Yusuf warned of a situation that may lead to a risk of extreme monetary orthodoxy. According to him, while the IMF’s support for monetary tightening reflects conventional stabilisation thinking, he nonetheless expressed worries about the IMF’s continued emphasis on high interest rates without sufficient consideration of the adverse consequences for investment, enterprise growth, job creation and sovereign debt service pressures.

“The current monetary policy stance has delivered some benefits in terms of inflation moderation and exchange rate stability. However, every policy instrument has a point of diminishing returns. Beyond that point, the costs may begin to outweigh the benefits.

“The cost of credit in Nigeria has reached levels that are becoming increasingly prohibitive for productive investment. Lending rates remain among the highest in the world, making it difficult for businesses to expand, invest or create jobs.

“High yields on government securities have also intensified the crowding-out effect in the financial system. Banks and investors are increasingly channeling resources into treasury bills and government bonds rather than financing productive sectors of the economy. As a consequence, capital is gravitating towards financial assets rather than productive assets.

“An economy cannot achieve sustainable development when financial capital earns higher returns from government financial instruments than from supporting enterprise, innovation and industrialization,” Dr. Yusuf argued.
He also flayed the IMF for not sufficiently appreciating the developmental role of targeted financing interventions in an economy like Nigeria. He explained that development finance is not merely a policy choice, but an economic necessity. He warned that leaving such entirely to market forces, critical sectors such as agriculture, manufacturing, housing and infrastructure would remain chronically underfunded, thereby constraining productivity, job creation, industrialisation and long-term economic growth.

 

“Nigeria’s economic structure differs fundamentally from those of advanced economies. Strategic sectors such as agriculture, manufacturing, housing and infrastructure require long-term, patient capital which conventional market-based financing channels are often unable or unwilling to provide efficiently.

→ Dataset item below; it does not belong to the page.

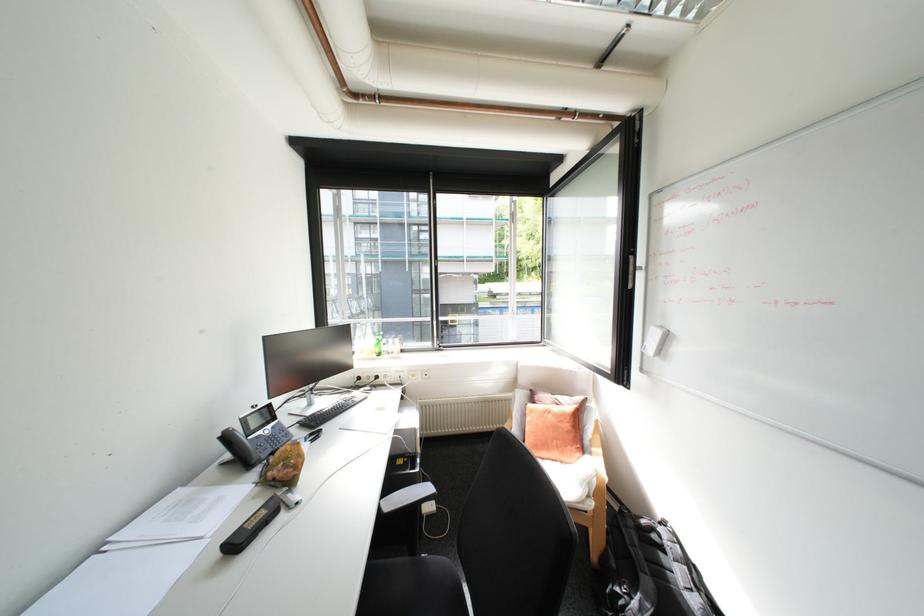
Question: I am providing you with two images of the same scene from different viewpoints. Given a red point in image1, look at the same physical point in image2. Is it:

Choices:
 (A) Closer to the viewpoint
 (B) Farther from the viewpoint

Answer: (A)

“In an economy where commercial lending is largely short-term, costly and risk-averse, development finance remains indispensable for unlocking productivity, supporting investment, expanding output and driving inclusive growth. A purely market-driven financing model cannot adequately address Nigeria’s structural financing gaps.

“Agriculture, for instance, cannot sustainably absorb commercial credit priced at prevailing market rates. Infrastructure projects often require financing tenors extending beyond what conventional banking structures can support.

“Development finance, therefore, should not be perceived as a distortion of the financial market; it is often a necessary response to market failure. Economic transformation has historically been supported by development finance institutions across both developed and emerging economies,” Dr. Yusuf warned.